Some general advice: Form a study group; they will be your life line during the first year. When choosing a lab, do not become paralyzed in the decision, just do the best you can and find the mentor that fits you BEST. The science will change as you continue in your career, whether that be a post doc or industry, but the MENTOR during your PhD training is of utmost importance. Reading papers will get easier, and as the year goes by, you will be so surprised how much you have learned and the difference in how you approach scientific questions. This will be gradual but it will happen when you are not paying attention. And last but not least, take it all in because it will go fast! Before you know it you will be starting your second year wondering what happened to the first. Enjoy it because it really is a truly amazing time!!

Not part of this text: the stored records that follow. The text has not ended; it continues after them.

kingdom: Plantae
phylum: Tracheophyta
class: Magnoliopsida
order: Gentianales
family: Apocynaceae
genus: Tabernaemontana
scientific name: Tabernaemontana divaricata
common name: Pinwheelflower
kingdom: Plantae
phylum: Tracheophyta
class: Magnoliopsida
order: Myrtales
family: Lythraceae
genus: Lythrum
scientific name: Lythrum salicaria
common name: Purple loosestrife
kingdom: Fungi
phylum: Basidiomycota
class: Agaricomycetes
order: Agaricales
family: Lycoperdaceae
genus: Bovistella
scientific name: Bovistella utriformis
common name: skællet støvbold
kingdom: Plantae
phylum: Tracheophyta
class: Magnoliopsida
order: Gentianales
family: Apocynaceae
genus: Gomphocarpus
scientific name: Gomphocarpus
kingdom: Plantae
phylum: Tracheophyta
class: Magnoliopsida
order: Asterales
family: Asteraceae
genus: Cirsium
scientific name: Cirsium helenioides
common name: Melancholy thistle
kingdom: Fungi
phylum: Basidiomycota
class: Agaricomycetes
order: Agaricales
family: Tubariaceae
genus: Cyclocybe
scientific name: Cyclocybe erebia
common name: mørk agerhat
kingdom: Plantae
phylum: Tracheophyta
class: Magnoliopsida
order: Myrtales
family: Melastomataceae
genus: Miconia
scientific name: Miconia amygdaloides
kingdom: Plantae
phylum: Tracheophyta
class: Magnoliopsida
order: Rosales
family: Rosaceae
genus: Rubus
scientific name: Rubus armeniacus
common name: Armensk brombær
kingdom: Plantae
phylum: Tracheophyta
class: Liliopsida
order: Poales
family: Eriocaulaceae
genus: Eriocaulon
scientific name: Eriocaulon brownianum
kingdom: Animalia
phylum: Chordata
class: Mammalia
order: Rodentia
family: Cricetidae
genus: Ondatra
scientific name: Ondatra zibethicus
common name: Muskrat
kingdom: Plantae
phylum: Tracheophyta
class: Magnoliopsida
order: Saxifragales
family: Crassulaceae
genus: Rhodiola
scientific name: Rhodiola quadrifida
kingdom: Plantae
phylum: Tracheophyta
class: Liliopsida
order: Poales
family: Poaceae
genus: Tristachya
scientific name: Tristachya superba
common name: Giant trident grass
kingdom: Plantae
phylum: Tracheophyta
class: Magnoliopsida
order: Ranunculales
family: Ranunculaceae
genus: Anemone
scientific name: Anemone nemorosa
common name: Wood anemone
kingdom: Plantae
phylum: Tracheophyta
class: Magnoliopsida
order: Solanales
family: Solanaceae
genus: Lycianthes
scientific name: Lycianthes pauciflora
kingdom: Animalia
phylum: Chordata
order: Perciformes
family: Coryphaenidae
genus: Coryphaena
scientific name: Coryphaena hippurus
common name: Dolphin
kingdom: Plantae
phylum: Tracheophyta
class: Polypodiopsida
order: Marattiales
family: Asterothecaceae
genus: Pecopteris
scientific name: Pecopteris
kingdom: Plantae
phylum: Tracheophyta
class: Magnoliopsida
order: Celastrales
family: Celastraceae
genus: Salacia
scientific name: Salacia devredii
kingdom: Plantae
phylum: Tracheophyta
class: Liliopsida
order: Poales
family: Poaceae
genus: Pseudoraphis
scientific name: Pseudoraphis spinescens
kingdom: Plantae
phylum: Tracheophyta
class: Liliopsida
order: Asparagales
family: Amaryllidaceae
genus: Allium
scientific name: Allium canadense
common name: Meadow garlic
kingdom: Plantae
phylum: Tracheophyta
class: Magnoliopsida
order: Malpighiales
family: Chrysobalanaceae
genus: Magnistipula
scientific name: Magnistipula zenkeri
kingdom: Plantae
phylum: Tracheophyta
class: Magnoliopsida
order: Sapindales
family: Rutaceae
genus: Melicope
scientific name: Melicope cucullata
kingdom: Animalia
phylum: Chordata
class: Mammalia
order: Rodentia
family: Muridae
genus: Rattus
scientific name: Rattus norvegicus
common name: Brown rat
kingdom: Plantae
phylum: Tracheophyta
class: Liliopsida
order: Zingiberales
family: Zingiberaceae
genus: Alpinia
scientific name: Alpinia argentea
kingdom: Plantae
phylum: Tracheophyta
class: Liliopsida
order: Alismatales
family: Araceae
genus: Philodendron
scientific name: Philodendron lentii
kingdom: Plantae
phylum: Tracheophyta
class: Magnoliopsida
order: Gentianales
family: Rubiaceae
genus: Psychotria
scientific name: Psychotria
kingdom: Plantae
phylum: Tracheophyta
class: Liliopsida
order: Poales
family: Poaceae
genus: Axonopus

Advice from the Co-founders of GradSlack:

The greatest advice I can give an incoming first year student is to find your support system. Find the people that celebrate you on the good days and lift you up on the bad days. Remember to take care of yourself and define a work life balance that works for you. DO NOT GIVE UP! There are days when you will not want to do it anymore but remember you were selected amongst many other people for your position and you deserve that spot! You have been given an opportunity that only 0.00128% of people on planet Earth are given, so make the most of it!

Brittany Jack

Don’t let yourself freak out TOO MUCH. I know I was nervous after quitting my stable corporate job to go down this unknown path – but at this point, I haven’t looked back! It was quite intimidating to go back to school surrounded by people that seemed to know everything already, but reach out to them, let them know areas you may be struggling with, because there are times when they too will need you (believe it or not 😊). So, take a breath, and realize our jobs allow us to sit in a classroom or work in a lab and learn ALL DAY, how many other careers give you that opportunity? So just enjoy it!

Roz Henn

You’ll struggle a lot the first year. You’ll struggle in class. You’ll struggle in your rotations to find a home. You’ll struggle to balance school and your personal life. But embrace those struggles, because from them come really wonderful things! Class is tough, but you’ll learn so much even if you don’t realize it! You’ll learn to think scientifically, to question the world around you, and how to read scientific papers without wanting to give up. Finding a home (lab) can be a HUGE struggle, or at least it was for me. So really do everything you can to get the most out of your rotations. Ask questions, learn new things, form relationships with the people in the lab and the PI. Even if you end up not choosing a particular lab, you’ll walk away with a wealth of information and hopefully a few new people in your corner. The balance between work and personal life can be tricky, but you’ll learn during your first year how much time you realistically need to put into studying and you’ll learn how much you need your friends and family outside of school. When you’re having a particularly rough day remember that what you’re doing is worth it, and when you’re struggling, you’re really growing!